水琴窟とは

水琴窟は江戸時代初期の著名な茶人で作庭家である小堀遠州が18歳の時、 茶の師匠である武士・古田織部を茶会に招き、茶席入りする前に手洗いや 口をすすぐお湯の排水場である蹲踞(つくばい)前部の海となる底部から 琴の音色に似た小さなきれいな音を聞かせ、驚かせたという逸話があります。
それが水琴窟の始まりと言われています。
その後、庭師たちが音質を追求して技を競い、
文化人にその風流を愛されてきました。

水琴窟は蹲踞前部の海の底に小さな穴を開けた甕(かめ)を伏せて埋める構造と、手を洗ったお湯が穴から水滴となって甕底に溜まった水面に落ち、甕中で共鳴するその音色が琴に似ていることから 「水琴窟」 と呼ばれるようになりました。

 

六古窯で作られた陶器の甕をうつ伏せて甕底の中央に穴を開け、甕の下に水が溜まるようにしています。
その水面に柄杓(ひしゃく)で掛けられた水が甕の穴部から滴り、大きな水滴となって水面に落ち水音が甕中で共鳴しながら琴に似た美しい音色を発生し、その音が人の心を和ませる癒しの水音として珍重されてきました。
水琴窟の音は「水琴音」と呼ばれ、流水音と水滴音の二つの音に分類でき、手を洗うと流れた水が小石や甕の縁を伝って賑やかに流水音となり、そして穴から水滴となって甕底に溜まった水面に落ちる水滴音とが重なり合い、やがて水滴音が静かに響きます。
甕の大きさ、水の深さなどの絶妙なバランスで、水滴音は一つとして同じ音はなく、その余韻もまた違います。
この水滴音と水滴音の間の余韻も重要とされています。

水琴の音色に魅せられて

私が最高の水琴窟に出会ったのは岡山県高梁市の吹屋ふるさと村の広兼邸でした。
その水琴窟の音質・リズム・甕中の共鳴音は最高で、庭師の私としては自然を生かした茶庭や京都の坪庭に匹敵する逸品の芸術品だと思いました。
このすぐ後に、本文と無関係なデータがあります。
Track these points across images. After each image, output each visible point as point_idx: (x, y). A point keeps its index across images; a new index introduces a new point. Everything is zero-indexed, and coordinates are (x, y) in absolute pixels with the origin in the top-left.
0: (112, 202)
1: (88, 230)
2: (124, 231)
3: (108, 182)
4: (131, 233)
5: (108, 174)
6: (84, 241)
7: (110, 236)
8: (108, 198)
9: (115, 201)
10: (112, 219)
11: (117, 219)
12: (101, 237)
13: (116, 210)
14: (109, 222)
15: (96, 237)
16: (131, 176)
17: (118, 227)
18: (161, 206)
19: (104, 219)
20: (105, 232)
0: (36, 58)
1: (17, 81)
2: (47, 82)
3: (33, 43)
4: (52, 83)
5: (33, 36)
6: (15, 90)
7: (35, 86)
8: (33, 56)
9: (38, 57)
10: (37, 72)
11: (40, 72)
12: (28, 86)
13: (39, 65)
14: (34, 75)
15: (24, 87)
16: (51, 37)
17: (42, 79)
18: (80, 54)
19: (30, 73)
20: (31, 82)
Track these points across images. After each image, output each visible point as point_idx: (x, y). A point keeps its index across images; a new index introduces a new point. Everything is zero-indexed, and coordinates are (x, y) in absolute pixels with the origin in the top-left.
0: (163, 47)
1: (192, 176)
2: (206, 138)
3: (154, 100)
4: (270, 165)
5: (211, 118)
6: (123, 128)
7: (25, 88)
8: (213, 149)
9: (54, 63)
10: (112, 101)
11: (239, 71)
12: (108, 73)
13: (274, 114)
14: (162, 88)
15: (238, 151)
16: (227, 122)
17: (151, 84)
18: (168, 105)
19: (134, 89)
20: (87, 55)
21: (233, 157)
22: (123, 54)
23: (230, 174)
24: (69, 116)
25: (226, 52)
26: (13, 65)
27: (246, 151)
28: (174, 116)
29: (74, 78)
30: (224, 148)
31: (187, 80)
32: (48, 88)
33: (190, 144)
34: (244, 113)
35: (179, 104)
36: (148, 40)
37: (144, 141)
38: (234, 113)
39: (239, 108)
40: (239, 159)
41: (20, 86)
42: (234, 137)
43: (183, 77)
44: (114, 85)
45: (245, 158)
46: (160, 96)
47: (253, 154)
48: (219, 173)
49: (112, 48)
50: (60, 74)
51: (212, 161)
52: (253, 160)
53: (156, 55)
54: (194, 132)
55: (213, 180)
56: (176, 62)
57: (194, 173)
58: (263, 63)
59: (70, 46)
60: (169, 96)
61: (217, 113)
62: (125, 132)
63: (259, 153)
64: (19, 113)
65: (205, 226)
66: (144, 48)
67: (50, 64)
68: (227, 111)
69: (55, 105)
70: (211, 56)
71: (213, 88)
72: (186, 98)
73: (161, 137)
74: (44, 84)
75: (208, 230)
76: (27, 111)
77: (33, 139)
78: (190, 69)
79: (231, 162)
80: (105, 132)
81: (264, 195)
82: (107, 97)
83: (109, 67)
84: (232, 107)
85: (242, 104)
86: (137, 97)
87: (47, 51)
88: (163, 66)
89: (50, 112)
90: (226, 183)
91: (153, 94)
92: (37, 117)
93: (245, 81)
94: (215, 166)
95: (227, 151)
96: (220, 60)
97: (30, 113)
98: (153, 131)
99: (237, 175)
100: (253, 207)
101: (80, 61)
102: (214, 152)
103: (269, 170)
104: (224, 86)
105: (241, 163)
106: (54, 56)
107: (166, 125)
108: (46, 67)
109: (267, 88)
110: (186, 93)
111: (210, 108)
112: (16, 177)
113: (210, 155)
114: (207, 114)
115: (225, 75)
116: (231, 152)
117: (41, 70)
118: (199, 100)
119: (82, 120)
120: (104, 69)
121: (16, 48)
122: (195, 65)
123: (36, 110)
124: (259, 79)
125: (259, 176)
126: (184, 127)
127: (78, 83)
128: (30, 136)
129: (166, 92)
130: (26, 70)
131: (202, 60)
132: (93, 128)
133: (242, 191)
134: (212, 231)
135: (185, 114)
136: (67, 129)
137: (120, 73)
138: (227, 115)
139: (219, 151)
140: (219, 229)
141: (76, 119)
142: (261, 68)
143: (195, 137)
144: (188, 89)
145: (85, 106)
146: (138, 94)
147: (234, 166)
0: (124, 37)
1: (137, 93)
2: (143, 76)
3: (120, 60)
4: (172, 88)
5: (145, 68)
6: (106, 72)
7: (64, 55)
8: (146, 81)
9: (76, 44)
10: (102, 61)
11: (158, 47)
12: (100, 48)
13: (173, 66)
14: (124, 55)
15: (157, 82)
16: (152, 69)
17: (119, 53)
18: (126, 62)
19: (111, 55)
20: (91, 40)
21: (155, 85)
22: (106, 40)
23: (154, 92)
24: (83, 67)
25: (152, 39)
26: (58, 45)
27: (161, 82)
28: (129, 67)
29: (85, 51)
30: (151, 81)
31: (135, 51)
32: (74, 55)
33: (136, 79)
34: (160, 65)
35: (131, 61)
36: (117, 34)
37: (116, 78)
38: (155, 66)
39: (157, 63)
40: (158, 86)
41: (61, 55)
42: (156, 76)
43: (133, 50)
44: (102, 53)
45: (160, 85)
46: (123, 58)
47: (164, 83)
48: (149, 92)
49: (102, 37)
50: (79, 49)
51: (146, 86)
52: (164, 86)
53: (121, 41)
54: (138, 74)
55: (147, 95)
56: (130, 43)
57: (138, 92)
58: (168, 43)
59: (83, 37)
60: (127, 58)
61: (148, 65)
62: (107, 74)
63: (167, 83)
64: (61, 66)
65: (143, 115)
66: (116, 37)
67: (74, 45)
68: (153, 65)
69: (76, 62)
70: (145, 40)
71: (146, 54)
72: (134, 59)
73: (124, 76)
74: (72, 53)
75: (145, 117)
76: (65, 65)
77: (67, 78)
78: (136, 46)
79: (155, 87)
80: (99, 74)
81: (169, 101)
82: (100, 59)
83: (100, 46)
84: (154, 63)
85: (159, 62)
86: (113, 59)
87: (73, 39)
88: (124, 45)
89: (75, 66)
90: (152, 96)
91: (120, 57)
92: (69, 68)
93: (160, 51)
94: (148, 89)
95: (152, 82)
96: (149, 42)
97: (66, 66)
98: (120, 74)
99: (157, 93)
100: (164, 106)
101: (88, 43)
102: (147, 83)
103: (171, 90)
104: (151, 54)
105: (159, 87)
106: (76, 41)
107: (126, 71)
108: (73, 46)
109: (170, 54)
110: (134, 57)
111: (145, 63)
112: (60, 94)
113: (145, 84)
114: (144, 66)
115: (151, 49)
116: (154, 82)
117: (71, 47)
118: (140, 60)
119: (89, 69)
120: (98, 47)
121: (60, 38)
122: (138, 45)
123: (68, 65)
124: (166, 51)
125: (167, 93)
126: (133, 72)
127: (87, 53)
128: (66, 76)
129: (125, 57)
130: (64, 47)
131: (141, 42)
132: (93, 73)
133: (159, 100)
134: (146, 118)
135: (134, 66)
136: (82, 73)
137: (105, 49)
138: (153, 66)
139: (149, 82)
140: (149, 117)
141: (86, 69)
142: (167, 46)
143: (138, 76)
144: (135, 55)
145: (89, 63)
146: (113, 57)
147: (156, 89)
水琴窟は備中松山城の城主である茶人・作庭家、そして芸術家でもある小堀遠州が、洞窟内の天井から落ちて反響した水滴音をヒントとして発明されたと言われています。
その技術を庭師に伝え、個々に工夫が重ねられ、人々の心を癒やす水琴音は江戸から平成へと伝えられてきました。最近では外国人にも日本文化を代表するものとして知られています。

私は、先人の知恵が集結した水琴窟を、もっと手軽に現代の庭園に取り付けられればと思い水琴窟研究に没頭しました。
大がかりな造園工事を必要とせず、現代庭園に手軽に設置できるよう、従来のものと違った地上型の水琴窟の製作を試みました。
十数年で数十個の甕を犠牲にし、甕の材質や大きさ・底水の深さ・水滴の落下点などの微妙なバランスの組み合わせを研究し、地上でも美しい共鳴音を奏でる甕の製作に成功しました。
また、美しい水琴音・さまざまなリズムを奏でるために必要な水滴を作り出す水滴板も、兵庫県の支援を受けて開発しました。
水滴板は甕上部で取り外しできるので、甕底に溜まった木の葉や泥などの清掃が簡単にできます。
長年の試行錯誤の結果、古の水琴窟にも劣らない地上型水琴窟が完成しました。
その水琴音は、騒音の中で暮らし疲れた現代人の心を癒やす最高の音楽ではないかと思います。
日本三大上水道の里 “播州赤穂”から美しい水琴の音色をお届けします。
長棟式水琴窟に、一度耳を澄ませて頂ければ幸いです。

 

さらなる音色を求めて「水楽器」

最近では、より美しい音色の水琴音を求めて、生誕400年を迎えた有田焼の磁器壺を使った「水楽器」を研究しています。
水音に対する探求心は尽きることがありません。
有田焼の磁器壺を使った「水楽器」は、桃井ミュージアムの「水琴窟の庭」に展示致しております。

桃井ミュージアム

水滴を作る鳴り板は、石・陶器の性質を分析し、飽きのこない落ち着きのあるリズムを奏でるよう工夫をしています。

 

長棟 州彦 Nagamune-Kunihiko

 

父の代から40年造園業を営んでおり、茶道・書道・陶芸などを趣味としている。 地元に伝わる幻のやきもの【赤穂雲火焼】を復元し、作陶活動に励んでいる。
常に進化を求め考案することが大好きで、環境緑化に配慮し開発した木製地下支柱【エコルート】は発明協会の近畿経済産業局長賞に輝いた。
最近では、地上型水琴窟の開発に没頭し、その功績が認められ、
【兵庫県技能顕功賞】を受賞した。